Example 4.4 We revisit Example 4.1 and the case where the \(X_{i}\) are independent and identically distributed \(\mbox{Gamma}(\alpha, \beta)\) random variables. From equation (4.1) we have \[\begin{eqnarray*} f_{X}(x \, | \, \theta) & = & \frac{\beta^{n\alpha}}{\Gamma^{n}(\alpha)} \left(\prod_{i=1}^{n} x_{i}\right)^{\alpha} \exp\left(-\beta \sum_{i=1}^{n} x_{i}\right)\left(\prod_{i=1}^{n} x_{i}\right)^{ - 1} \\ & = & g\left(\prod_{i=1}^{n} x_{i}, \sum_{i=1}^{n} x_{i}, \theta\right)h(x) \end{eqnarray*}\] so that \(S = \left(\prod_{i=1}^{n} X_{i}, \sum_{i=1}^{n} X_{i}\right)\) is sufficient for \(\theta\).
Notice that \(S\) defines a data reduction. In Example 4.3, \(S = \sum_{i=1}^{n} X_{i}\) is a scalar so that all of the information in the \(n\)-vector \(x = (x_{1}, \ldots, x_{n})\) relating to the scalar \(\theta\) is contained in just one number. In Example 4.4, all of the information in the \(n\)-vector for the two dimensional parameter \(\theta = (\alpha, \beta)\) is contained in just two numbers. Using the Fisher-Neyman Factorization Theorem, we can easily obtain the following result for models drawn from the exponential family.
Theorem 4.2 Let \(X = (X_{1}, \ldots, X_{n})\) and suppose that the \(X_{i}\) are independent and identically distributed from the exponential family of distributions given by \[\begin{eqnarray*} f_{X_{i}}(x_{i} \, | \, \theta) & = & h(x_{i})c(\theta) \exp \left(\sum_{j=1}^{k} a_{j}(\theta) b_{j}(x_{i})\right), \end{eqnarray*}\] where \(\theta = (\theta_{1}, \ldots, \theta_{d})\) for \(d \leq k\). Then \[\begin{eqnarray*} S & = & \left(\sum_{i=1}^{n} b_{1}(X_{i}), \ldots, \sum_{i=1}^{n} b_{k}(X_{i})\right) \end{eqnarray*}\] is a sufficient statistic for \(\theta\).

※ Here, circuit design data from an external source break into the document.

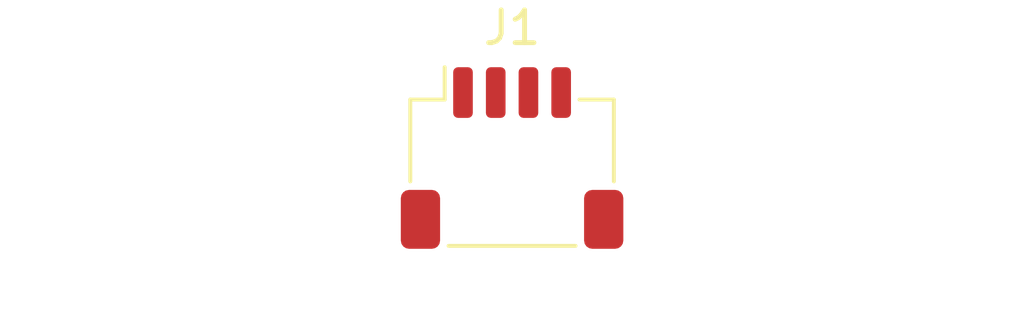
<source format=kicad_pcb>
(kicad_pcb (version 20211014) (generator pcbnew)

  (general
    (thickness 1.6)
  )

  (paper "A4")
  (layers
    (0 "F.Cu" signal)
    (31 "B.Cu" signal)
    (32 "B.Adhes" user "B.Adhesive")
    (33 "F.Adhes" user "F.Adhesive")
    (34 "B.Paste" user)
    (35 "F.Paste" user)
    (36 "B.SilkS" user "B.Silkscreen")
    (37 "F.SilkS" user "F.Silkscreen")
    (38 "B.Mask" user)
    (39 "F.Mask" user)
    (40 "Dwgs.User" user "User.Drawings")
    (41 "Cmts.User" user "User.Comments")
    (42 "Eco1.User" user "User.Eco1")
    (43 "Eco2.User" user "User.Eco2")
    (44 "Edge.Cuts" user)
    (45 "Margin" user)
    (46 "B.CrtYd" user "B.Courtyard")
    (47 "F.CrtYd" user "F.Courtyard")
    (48 "B.Fab" user)
    (49 "F.Fab" user)
    (50 "User.1" user)
    (51 "User.2" user)
    (52 "User.3" user)
    (53 "User.4" user)
    (54 "User.5" user)
    (55 "User.6" user)
    (56 "User.7" user)
    (57 "User.8" user)
    (58 "User.9" user)
  )

  (setup
    (pad_to_mask_clearance 0)
    (pcbplotparams
      (layerselection 0x00010fc_ffffffff)
      (disableapertmacros false)
      (usegerberextensions false)
      (usegerberattributes true)
      (usegerberadvancedattributes true)
      (creategerberjobfile true)
      (svguseinch false)
      (svgprecision 6)
      (excludeedgelayer true)
      (plotframeref false)
      (viasonmask false)
      (mode 1)
      (useauxorigin false)
      (hpglpennumber 1)
      (hpglpenspeed 20)
      (hpglpendiameter 15.000000)
      (dxfpolygonmode true)
      (dxfimperialunits true)
      (dxfusepcbnewfont true)
      (psnegative false)
      (psa4output false)
      (plotreference true)
      (plotvalue true)
      (plotinvisibletext false)
      (sketchpadsonfab false)
      (subtractmaskfromsilk false)
      (outputformat 1)
      (mirror false)
      (drillshape 1)
      (scaleselection 1)
      (outputdirectory "")
    )
  )

  (net 0 "")
  (net 1 "GND")
  (net 2 "+3V3")
  (net 3 "SDA")
  (net 4 "SCL")

  (footprint "Connector_JST:JST_SH_SM04B-SRSS-TB_1x04-1MP_P1.00mm_Horizontal" (layer "F.Cu") (at 146.8 97.4))

)

</source>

Example 4.5 The Poisson distribution, see Example 4.3, is a member of the exponential family where \(d = k = 1\) and \(b_{1}(x_{i}) = x_{i}\) giving the sufficient statistic \(S = \sum_{i=1}^{n} X_{i}\). The Gamma distribution, see Example 4.4, is also a member of the exponential family with \(d = k = 2\) and \(b_{1}(x_{i}) = x_{i}\) and \(b_{2}(x_{i}) = \log x_{i}\) giving the sufficient statistic \(S = \left(\sum_{i=1}^{n} X_{i}, \sum_{i=1}^{n} \log X_{i}\right)\) which is equivalent to the pair \(\left(\sum_{i=1}^{n} X_{i}, \prod_{i=1}^{n} X_{i}\right)\).

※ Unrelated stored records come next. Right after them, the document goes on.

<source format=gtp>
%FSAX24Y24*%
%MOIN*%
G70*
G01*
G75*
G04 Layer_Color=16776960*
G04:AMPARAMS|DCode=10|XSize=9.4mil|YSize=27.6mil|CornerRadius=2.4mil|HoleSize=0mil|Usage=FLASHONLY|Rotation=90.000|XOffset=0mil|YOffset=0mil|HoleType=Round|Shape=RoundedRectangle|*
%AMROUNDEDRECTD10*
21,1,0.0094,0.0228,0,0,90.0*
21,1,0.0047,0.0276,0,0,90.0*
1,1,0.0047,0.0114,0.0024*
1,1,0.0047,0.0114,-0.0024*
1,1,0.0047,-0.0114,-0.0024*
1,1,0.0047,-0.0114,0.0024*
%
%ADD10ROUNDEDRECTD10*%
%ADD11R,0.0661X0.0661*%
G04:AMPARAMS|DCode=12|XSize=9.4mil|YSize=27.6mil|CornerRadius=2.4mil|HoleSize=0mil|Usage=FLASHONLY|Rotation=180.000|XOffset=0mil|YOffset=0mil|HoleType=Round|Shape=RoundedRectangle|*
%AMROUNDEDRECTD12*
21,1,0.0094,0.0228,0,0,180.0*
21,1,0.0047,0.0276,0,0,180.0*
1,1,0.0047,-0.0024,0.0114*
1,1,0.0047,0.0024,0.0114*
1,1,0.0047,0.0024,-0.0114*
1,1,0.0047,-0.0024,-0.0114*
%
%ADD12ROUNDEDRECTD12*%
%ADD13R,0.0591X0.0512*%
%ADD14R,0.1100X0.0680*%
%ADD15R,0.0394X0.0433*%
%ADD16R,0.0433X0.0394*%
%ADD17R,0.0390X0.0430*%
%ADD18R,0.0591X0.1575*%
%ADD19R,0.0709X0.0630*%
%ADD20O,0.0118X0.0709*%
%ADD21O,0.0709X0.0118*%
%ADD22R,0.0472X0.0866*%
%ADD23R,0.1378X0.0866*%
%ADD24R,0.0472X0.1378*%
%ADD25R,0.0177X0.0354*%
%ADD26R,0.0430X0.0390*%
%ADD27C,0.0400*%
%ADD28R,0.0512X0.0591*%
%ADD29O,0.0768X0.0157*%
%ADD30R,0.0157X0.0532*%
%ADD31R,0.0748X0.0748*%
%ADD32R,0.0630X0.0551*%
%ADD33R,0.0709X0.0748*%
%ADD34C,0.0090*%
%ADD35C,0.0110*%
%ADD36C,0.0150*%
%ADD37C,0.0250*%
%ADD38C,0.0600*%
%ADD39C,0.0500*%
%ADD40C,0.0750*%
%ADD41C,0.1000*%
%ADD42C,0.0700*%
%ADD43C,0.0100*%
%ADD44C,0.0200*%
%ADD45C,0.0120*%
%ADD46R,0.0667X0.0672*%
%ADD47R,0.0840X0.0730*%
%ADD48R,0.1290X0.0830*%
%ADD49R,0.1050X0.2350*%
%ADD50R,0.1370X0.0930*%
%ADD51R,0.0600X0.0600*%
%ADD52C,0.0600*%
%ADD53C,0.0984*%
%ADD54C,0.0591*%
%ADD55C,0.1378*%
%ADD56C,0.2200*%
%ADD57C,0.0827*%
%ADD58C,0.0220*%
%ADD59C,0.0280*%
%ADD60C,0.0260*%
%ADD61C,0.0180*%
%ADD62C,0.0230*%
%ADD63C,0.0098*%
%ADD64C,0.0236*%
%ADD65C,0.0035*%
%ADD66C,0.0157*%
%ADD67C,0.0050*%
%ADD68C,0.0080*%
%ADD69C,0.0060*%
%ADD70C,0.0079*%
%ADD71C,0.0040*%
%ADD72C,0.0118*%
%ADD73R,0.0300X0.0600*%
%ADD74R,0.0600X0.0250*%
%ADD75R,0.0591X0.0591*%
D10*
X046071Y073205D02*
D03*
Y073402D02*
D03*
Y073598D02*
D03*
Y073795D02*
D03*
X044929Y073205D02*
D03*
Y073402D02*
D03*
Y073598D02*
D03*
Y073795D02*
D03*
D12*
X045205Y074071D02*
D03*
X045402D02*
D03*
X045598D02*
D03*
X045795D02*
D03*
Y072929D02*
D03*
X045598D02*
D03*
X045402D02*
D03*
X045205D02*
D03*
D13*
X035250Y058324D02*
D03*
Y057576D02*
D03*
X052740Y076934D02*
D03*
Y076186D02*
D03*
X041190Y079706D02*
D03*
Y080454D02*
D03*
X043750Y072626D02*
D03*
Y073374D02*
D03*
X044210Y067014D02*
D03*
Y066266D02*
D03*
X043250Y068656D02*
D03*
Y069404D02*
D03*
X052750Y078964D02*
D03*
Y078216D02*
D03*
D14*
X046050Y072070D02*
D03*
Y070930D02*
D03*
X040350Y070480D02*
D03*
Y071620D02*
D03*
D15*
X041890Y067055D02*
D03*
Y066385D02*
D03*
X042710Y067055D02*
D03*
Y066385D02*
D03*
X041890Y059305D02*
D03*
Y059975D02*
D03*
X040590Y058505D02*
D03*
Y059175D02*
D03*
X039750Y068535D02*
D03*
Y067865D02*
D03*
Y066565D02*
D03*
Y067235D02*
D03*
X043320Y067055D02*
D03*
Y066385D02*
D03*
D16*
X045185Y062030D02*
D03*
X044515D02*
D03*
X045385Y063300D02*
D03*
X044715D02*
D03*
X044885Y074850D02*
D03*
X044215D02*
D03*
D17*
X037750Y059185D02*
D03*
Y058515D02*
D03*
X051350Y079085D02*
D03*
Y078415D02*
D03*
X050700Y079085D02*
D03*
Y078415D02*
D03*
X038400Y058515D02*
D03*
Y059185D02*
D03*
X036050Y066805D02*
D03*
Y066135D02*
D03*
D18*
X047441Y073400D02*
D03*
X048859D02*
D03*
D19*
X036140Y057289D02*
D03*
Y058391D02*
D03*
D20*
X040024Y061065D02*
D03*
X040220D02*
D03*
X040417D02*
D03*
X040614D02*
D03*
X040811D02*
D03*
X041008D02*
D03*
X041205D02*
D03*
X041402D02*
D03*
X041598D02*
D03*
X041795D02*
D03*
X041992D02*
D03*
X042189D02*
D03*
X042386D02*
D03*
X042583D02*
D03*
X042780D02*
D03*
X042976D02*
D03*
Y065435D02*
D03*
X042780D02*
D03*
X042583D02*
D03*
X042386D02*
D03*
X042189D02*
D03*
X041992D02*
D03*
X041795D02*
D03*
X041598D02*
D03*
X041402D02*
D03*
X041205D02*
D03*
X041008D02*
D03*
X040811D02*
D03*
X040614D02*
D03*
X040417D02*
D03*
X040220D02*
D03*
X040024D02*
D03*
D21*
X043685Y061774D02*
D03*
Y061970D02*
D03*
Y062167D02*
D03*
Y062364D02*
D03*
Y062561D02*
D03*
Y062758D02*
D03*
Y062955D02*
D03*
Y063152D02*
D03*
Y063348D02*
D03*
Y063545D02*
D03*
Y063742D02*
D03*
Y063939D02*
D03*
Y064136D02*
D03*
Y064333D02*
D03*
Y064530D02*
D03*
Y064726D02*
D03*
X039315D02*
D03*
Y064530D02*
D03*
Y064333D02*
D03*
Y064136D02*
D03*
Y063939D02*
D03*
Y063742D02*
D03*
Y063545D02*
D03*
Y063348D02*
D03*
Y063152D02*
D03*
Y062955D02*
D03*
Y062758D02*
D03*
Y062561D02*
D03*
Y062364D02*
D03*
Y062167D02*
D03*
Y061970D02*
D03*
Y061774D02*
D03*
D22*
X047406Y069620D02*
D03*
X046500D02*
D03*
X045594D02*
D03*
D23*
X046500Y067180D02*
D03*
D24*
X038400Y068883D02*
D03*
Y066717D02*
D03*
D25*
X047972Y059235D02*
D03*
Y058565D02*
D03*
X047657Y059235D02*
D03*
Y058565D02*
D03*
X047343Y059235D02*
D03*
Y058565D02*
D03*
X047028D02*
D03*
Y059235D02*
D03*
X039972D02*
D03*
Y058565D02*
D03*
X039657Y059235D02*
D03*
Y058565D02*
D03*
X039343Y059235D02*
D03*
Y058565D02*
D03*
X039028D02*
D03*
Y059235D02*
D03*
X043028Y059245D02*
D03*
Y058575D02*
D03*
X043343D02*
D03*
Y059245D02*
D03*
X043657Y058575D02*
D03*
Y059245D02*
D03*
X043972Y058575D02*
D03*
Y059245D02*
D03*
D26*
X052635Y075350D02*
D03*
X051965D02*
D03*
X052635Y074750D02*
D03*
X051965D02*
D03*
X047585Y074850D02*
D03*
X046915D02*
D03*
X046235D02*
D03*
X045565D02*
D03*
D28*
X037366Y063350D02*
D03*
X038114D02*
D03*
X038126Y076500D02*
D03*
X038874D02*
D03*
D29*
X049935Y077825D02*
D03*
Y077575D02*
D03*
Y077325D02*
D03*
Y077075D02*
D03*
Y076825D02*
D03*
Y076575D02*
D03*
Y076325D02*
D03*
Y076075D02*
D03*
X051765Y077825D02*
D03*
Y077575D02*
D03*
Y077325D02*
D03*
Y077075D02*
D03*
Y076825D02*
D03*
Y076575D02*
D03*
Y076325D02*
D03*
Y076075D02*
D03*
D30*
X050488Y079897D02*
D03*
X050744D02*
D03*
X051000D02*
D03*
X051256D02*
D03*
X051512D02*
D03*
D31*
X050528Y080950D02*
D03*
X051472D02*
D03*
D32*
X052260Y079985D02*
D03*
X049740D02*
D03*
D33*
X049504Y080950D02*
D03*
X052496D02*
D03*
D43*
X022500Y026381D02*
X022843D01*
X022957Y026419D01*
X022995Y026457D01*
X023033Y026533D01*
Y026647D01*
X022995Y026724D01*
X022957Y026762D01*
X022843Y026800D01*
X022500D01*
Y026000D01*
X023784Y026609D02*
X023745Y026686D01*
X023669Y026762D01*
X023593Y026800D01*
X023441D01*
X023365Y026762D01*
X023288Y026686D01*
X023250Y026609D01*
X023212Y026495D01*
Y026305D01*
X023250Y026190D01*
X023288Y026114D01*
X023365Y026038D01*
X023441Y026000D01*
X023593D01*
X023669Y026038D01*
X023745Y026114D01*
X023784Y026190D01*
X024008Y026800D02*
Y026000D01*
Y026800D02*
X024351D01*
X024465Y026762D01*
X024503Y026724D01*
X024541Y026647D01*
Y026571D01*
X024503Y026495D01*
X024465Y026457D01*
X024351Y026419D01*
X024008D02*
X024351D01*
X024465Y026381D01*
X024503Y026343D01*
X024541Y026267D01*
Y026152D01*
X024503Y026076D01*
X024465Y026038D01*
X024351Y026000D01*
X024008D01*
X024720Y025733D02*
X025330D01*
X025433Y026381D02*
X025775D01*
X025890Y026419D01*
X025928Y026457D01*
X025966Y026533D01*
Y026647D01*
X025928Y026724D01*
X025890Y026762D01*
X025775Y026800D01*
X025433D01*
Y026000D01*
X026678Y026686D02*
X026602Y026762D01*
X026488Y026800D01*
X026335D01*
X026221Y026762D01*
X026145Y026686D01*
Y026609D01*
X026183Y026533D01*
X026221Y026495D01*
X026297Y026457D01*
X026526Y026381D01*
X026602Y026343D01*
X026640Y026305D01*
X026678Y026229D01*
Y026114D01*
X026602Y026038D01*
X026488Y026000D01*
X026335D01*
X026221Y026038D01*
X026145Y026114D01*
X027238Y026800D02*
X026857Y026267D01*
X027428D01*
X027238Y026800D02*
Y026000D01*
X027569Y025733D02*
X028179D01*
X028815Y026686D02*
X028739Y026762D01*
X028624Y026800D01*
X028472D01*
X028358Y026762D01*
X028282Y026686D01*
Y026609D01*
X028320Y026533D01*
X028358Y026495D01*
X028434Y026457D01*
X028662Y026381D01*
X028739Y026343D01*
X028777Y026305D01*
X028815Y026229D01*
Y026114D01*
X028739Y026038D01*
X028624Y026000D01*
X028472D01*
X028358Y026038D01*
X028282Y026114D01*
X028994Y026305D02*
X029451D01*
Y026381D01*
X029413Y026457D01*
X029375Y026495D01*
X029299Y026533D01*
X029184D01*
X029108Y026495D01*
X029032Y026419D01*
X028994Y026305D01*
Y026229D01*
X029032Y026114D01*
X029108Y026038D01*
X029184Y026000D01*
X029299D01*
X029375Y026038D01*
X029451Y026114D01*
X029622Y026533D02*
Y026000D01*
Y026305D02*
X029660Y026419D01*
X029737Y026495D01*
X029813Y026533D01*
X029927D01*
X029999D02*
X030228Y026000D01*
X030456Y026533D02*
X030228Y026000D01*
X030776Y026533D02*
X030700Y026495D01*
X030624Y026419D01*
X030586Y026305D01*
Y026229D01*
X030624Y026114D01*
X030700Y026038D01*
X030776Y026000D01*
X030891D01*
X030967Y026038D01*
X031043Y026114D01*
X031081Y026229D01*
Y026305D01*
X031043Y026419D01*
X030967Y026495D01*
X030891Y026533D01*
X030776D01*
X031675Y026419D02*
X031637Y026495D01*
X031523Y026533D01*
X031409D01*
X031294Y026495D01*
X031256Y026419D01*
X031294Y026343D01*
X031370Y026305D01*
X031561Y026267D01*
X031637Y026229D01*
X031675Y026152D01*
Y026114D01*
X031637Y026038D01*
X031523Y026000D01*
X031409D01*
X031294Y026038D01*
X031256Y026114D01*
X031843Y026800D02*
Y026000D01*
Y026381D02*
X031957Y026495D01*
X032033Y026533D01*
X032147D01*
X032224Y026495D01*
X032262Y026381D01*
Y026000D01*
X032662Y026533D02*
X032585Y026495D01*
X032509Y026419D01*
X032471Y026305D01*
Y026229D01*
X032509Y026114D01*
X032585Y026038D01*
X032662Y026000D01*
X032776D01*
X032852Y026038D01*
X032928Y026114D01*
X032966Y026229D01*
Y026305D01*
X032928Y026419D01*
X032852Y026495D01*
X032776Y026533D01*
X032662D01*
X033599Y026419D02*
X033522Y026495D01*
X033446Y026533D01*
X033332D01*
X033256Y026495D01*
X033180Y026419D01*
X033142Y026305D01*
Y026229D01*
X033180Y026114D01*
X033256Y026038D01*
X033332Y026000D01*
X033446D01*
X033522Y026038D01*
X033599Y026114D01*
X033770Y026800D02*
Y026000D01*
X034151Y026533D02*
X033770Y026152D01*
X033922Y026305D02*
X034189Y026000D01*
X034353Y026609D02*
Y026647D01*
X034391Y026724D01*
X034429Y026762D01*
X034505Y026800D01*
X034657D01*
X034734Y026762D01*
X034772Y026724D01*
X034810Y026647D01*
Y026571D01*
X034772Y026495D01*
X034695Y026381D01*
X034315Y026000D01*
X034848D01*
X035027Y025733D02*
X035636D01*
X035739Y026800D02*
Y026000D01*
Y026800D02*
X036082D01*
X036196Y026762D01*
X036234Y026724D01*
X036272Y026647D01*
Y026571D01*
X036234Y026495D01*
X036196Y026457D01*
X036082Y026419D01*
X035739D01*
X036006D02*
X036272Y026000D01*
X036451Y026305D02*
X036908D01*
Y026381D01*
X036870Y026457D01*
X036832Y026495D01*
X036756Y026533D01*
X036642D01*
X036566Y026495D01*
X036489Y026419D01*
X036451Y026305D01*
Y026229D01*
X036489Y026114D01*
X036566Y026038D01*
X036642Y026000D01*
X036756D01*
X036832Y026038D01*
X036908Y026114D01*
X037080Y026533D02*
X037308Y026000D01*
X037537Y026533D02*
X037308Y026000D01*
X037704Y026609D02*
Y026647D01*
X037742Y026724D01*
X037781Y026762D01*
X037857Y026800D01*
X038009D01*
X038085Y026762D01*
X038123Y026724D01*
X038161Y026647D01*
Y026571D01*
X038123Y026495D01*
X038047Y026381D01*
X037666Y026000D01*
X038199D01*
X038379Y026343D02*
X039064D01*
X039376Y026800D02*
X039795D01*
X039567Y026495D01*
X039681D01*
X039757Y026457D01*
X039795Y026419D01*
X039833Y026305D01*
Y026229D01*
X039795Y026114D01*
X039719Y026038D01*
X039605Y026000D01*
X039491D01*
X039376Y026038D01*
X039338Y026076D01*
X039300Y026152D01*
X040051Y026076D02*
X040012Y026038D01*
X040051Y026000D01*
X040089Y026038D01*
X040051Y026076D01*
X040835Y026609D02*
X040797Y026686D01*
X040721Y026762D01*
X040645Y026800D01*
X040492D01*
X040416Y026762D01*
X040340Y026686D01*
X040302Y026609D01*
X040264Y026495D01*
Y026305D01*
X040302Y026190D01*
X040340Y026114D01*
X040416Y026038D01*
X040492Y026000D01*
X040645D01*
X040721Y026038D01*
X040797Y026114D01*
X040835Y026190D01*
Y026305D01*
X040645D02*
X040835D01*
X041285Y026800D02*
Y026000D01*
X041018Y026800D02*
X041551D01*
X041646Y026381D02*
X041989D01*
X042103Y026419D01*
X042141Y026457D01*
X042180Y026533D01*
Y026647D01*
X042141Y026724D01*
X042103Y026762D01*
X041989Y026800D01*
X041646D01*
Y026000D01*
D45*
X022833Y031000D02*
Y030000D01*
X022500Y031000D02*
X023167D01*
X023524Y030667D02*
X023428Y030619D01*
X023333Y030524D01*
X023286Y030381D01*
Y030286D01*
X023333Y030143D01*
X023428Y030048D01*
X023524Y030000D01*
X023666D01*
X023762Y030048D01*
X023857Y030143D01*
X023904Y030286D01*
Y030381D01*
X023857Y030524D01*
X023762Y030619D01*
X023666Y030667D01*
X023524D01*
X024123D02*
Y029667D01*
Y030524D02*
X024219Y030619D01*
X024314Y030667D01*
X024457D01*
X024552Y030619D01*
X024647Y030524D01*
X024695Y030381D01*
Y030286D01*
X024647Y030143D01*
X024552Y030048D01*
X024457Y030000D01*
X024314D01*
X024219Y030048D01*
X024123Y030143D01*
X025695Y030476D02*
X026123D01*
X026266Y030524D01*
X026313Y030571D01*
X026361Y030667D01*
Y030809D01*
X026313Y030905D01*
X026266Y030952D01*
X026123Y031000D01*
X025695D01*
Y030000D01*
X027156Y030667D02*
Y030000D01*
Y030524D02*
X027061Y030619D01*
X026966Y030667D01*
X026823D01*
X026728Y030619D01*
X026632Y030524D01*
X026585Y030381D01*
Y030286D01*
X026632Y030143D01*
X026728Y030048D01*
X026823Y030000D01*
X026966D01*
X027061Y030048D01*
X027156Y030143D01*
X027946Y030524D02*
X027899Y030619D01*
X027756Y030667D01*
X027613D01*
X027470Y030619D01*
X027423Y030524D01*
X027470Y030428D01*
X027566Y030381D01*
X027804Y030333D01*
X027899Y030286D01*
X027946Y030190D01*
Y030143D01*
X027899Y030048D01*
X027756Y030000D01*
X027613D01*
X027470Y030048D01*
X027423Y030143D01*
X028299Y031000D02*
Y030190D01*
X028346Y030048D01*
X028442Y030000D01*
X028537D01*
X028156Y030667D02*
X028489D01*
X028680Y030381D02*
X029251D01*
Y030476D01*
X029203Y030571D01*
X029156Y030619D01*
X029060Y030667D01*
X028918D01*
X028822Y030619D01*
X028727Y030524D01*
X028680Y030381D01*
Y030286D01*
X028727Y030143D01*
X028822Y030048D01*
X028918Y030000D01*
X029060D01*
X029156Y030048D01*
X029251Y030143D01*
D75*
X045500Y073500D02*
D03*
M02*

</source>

4.2.1 The sufficiency principle
Following Section 2.2(iii) of Cox and Hinkley (1974), we may interpret sufficiency as follows. Consider two individuals who both assert the model \(\mathcal{E} = \{\mathcal{X}, \Theta, f_{X}(x \, | \, \theta)\}\). The first individual observes \(x\) directly. The second individual also observes \(x\) but in a two stage process:
- They first observe a value \(s(x)\) of a sufficient statistic \(S\) with distribution \(f_{S}(s \, | \, \theta)\).

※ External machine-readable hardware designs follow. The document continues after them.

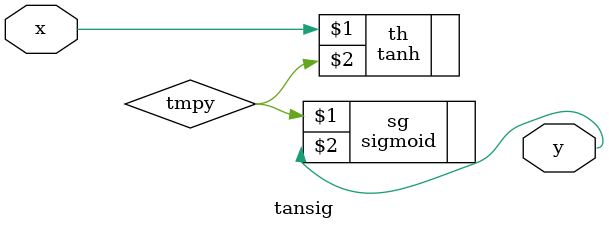
<source format=v>
module tansig( x, y);
    input x;
    output y;

    wire tmpy;
    tanh th(x,tmpy);
    sigmoid sg(tmpy, y);

endmodule

</source>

- They then observe the value \(x\) of the random variable \(X\) with distribution \(f_{X | S}(x \, | \, s)\) which does not depend upon \(\theta\).
It may well then be reasonable to argue that, as the final distribution for \(X\) for the two individuals are identical, the conclusions drawn from the observation of a given \(x\) should be identical for the two individuals. That is, they should make the same inference about \(\theta\). For the second individual, when sampling from \(f_{X | S}(x \, | \, s)\) they are sampling from a fixed distribution and so, assuming the correctness of the model, only the first stage is informative: all of the knowledge about \(\theta\) is contained in \(s(x)\). If one takes these two statements together then the inference to be made about \(\theta\) depends only on the value \(s(x)\) and not the individual values \(x_{i}\) contained in \(x\). This leads us to a third possible principle of inference.
Definition 4.5 (The sufficiency principle) If \(S = s(X)\) is a sufficient statistic for \(\theta\) and \(x\) and \(y\) are two observations such that \(s(x) = s(y)\), then the inference about \(\theta\) should be the same irrespective of whether \(X = x\) or \(X = y\) was observed.